EXERCISE OBJECTIVE
Output all of the records exactly as written.

[Start]

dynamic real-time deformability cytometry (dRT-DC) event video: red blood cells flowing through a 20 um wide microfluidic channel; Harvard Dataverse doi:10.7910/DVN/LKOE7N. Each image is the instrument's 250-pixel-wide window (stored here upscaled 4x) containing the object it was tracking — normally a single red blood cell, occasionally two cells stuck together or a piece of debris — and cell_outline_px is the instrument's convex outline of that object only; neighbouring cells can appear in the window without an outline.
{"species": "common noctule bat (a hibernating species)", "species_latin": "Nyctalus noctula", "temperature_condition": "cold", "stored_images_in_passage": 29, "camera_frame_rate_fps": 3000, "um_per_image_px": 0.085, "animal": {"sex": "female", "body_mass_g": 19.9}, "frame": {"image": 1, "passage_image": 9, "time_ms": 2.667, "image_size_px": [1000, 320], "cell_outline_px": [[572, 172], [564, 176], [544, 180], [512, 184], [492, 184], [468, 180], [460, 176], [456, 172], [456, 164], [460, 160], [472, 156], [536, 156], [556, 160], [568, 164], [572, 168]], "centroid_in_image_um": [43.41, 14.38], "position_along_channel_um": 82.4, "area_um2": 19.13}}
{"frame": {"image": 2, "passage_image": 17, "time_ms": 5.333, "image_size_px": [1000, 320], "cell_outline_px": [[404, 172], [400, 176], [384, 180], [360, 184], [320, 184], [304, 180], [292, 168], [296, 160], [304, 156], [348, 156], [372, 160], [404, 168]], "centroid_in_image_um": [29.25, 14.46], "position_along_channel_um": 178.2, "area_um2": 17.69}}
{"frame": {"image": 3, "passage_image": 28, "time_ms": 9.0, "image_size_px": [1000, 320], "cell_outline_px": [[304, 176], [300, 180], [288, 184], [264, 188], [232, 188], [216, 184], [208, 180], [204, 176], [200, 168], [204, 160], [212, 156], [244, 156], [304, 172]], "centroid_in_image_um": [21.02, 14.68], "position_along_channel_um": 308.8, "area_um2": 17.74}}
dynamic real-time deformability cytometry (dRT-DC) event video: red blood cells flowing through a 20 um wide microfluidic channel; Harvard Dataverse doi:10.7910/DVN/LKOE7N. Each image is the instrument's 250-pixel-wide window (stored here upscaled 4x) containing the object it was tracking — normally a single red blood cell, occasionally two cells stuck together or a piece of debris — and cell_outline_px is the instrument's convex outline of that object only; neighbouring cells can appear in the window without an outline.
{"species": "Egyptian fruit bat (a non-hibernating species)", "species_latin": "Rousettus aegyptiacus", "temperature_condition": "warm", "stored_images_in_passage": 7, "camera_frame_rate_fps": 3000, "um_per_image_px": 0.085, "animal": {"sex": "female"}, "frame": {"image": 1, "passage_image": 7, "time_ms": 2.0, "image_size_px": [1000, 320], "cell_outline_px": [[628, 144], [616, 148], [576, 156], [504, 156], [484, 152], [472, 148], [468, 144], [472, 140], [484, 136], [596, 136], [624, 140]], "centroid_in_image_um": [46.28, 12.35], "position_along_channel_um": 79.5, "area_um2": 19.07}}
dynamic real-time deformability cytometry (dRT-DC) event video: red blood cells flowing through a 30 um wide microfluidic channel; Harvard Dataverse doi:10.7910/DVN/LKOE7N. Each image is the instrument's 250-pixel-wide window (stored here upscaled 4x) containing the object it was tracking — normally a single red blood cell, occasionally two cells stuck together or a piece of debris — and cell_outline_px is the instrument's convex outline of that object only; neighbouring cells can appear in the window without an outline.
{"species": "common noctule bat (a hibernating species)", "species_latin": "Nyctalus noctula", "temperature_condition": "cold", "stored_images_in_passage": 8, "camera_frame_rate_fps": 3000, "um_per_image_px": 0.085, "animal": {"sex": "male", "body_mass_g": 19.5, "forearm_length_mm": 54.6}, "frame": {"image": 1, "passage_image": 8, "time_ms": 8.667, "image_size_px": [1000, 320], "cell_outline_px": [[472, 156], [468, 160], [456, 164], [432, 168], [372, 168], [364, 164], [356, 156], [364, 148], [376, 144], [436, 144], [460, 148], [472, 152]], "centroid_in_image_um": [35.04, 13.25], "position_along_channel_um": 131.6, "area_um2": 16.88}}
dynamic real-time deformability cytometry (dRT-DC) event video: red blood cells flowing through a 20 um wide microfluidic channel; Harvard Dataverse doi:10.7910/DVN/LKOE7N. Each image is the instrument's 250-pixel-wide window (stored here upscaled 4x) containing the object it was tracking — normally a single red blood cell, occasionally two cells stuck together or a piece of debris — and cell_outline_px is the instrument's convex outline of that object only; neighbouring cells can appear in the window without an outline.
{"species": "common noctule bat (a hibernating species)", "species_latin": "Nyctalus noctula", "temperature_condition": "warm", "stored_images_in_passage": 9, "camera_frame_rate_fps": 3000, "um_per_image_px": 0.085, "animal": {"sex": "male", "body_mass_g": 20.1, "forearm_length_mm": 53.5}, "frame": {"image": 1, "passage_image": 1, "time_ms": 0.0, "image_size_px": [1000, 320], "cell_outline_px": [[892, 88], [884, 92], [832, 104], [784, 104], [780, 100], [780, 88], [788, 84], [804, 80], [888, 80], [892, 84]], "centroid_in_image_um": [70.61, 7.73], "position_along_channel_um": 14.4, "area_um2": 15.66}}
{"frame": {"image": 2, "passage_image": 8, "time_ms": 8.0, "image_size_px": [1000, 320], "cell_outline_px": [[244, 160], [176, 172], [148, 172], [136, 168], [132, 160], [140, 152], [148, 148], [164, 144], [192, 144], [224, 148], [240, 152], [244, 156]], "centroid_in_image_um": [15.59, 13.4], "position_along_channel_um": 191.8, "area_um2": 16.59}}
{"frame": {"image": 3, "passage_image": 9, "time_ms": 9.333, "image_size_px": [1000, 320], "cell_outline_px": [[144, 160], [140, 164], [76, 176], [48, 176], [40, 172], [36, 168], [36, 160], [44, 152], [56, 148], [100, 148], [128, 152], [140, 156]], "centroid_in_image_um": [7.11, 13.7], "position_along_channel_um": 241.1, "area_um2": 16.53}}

[End]

EXERCISE OUTPUT
dynamic real-time deformability cytometry (dRT-DC) event video: red blood cells flowing through a 20 um wide microfluidic channel; Harvard Dataverse doi:10.7910/DVN/LKOE7N. Each image is the instrument's 250-pixel-wide window (stored here upscaled 4x) containing the object it was tracking — normally a single red blood cell, occasionally two cells stuck together or a piece of debris — and cell_outline_px is the instrument's convex outline of that object only; neighbouring cells can appear in the window without an outline.
{"species": "common noctule bat (a hibernating species)", "species_latin": "Nyctalus noctula", "temperature_condition": "cold", "stored_images_in_passage": 29, "camera_frame_rate_fps": 3000, "um_per_image_px": 0.085, "animal": {"sex": "female", "body_mass_g": 19.9}, "frame": {"image": 1, "passage_image": 9, "time_ms": 2.667, "image_size_px": [1000, 320], "cell_outline_px": [[572, 172], [564, 176], [544, 180], [512, 184], [492, 184], [468, 180], [460, 176], [456, 172], [456, 164], [460, 160], [472, 156], [536, 156], [556, 160], [568, 164], [572, 168]], "centroid_in_image_um": [43.41, 14.38], "position_along_channel_um": 82.4, "area_um2": 19.13}}
{"frame": {"image": 2, "passage_image": 17, "time_ms": 5.333, "image_size_px": [1000, 320], "cell_outline_px": [[404, 172], [400, 176], [384, 180], [360, 184], [320, 184], [304, 180], [292, 168], [296, 160], [304, 156], [348, 156], [372, 160], [404, 168]], "centroid_in_image_um": [29.25, 14.46], "position_along_channel_um": 178.2, "area_um2": 17.69}}
{"frame": {"image": 3, "passage_image": 28, "time_ms": 9.0, "image_size_px": [1000, 320], "cell_outline_px": [[304, 176], [300, 180], [288, 184], [264, 188], [232, 188], [216, 184], [208, 180], [204, 176], [200, 168], [204, 160], [212, 156], [244, 156], [304, 172]], "centroid_in_image_um": [21.02, 14.68], "position_along_channel_um": 308.8, "area_um2": 17.74}}
dynamic real-time deformability cytometry (dRT-DC) event video: red blood cells flowing through a 20 um wide microfluidic channel; Harvard Dataverse doi:10.7910/DVN/LKOE7N. Each image is the instrument's 250-pixel-wide window (stored here upscaled 4x) containing the object it was tracking — normally a single red blood cell, occasionally two cells stuck together or a piece of debris — and cell_outline_px is the instrument's convex outline of that object only; neighbouring cells can appear in the window without an outline.
{"species": "Egyptian fruit bat (a non-hibernating species)", "species_latin": "Rousettus aegyptiacus", "temperature_condition": "warm", "stored_images_in_passage": 7, "camera_frame_rate_fps": 3000, "um_per_image_px": 0.085, "animal": {"sex": "female"}, "frame": {"image": 1, "passage_image": 7, "time_ms": 2.0, "image_size_px": [1000, 320], "cell_outline_px": [[628, 144], [616, 148], [576, 156], [504, 156], [484, 152], [472, 148], [468, 144], [472, 140], [484, 136], [596, 136], [624, 140]], "centroid_in_image_um": [46.28, 12.35], "position_along_channel_um": 79.5, "area_um2": 19.07}}
dynamic real-time deformability cytometry (dRT-DC) event video: red blood cells flowing through a 30 um wide microfluidic channel; Harvard Dataverse doi:10.7910/DVN/LKOE7N. Each image is the instrument's 250-pixel-wide window (stored here upscaled 4x) containing the object it was tracking — normally a single red blood cell, occasionally two cells stuck together or a piece of debris — and cell_outline_px is the instrument's convex outline of that object only; neighbouring cells can appear in the window without an outline.
{"species": "common noctule bat (a hibernating species)", "species_latin": "Nyctalus noctula", "temperature_condition": "cold", "stored_images_in_passage": 8, "camera_frame_rate_fps": 3000, "um_per_image_px": 0.085, "animal": {"sex": "male", "body_mass_g": 19.5, "forearm_length_mm": 54.6}, "frame": {"image": 1, "passage_image": 8, "time_ms": 8.667, "image_size_px": [1000, 320], "cell_outline_px": [[472, 156], [468, 160], [456, 164], [432, 168], [372, 168], [364, 164], [356, 156], [364, 148], [376, 144], [436, 144], [460, 148], [472, 152]], "centroid_in_image_um": [35.04, 13.25], "position_along_channel_um": 131.6, "area_um2": 16.88}}
dynamic real-time deformability cytometry (dRT-DC) event video: red blood cells flowing through a 20 um wide microfluidic channel; Harvard Dataverse doi:10.7910/DVN/LKOE7N. Each image is the instrument's 250-pixel-wide window (stored here upscaled 4x) containing the object it was tracking — normally a single red blood cell, occasionally two cells stuck together or a piece of debris — and cell_outline_px is the instrument's convex outline of that object only; neighbouring cells can appear in the window without an outline.
{"species": "common noctule bat (a hibernating species)", "species_latin": "Nyctalus noctula", "temperature_condition": "warm", "stored_images_in_passage": 9, "camera_frame_rate_fps": 3000, "um_per_image_px": 0.085, "animal": {"sex": "male", "body_mass_g": 20.1, "forearm_length_mm": 53.5}, "frame": {"image": 1, "passage_image": 1, "time_ms": 0.0, "image_size_px": [1000, 320], "cell_outline_px": [[892, 88], [884, 92], [832, 104], [784, 104], [780, 100], [780, 88], [788, 84], [804, 80], [888, 80], [892, 84]], "centroid_in_image_um": [70.61, 7.73], "position_along_channel_um": 14.4, "area_um2": 15.66}}
{"frame": {"image": 2, "passage_image": 8, "time_ms": 8.0, "image_size_px": [1000, 320], "cell_outline_px": [[244, 160], [176, 172], [148, 172], [136, 168], [132, 160], [140, 152], [148, 148], [164, 144], [192, 144], [224, 148], [240, 152], [244, 156]], "centroid_in_image_um": [15.59, 13.4], "position_along_channel_um": 191.8, "area_um2": 16.59}}
{"frame": {"image": 3, "passage_image": 9, "time_ms": 9.333, "image_size_px": [1000, 320], "cell_outline_px": [[144, 160], [140, 164], [76, 176], [48, 176], [40, 172], [36, 168], [36, 160], [44, 152], [56, 148], [100, 148], [128, 152], [140, 156]], "centroid_in_image_um": [7.11, 13.7], "position_along_channel_um": 241.1, "area_um2": 16.53}}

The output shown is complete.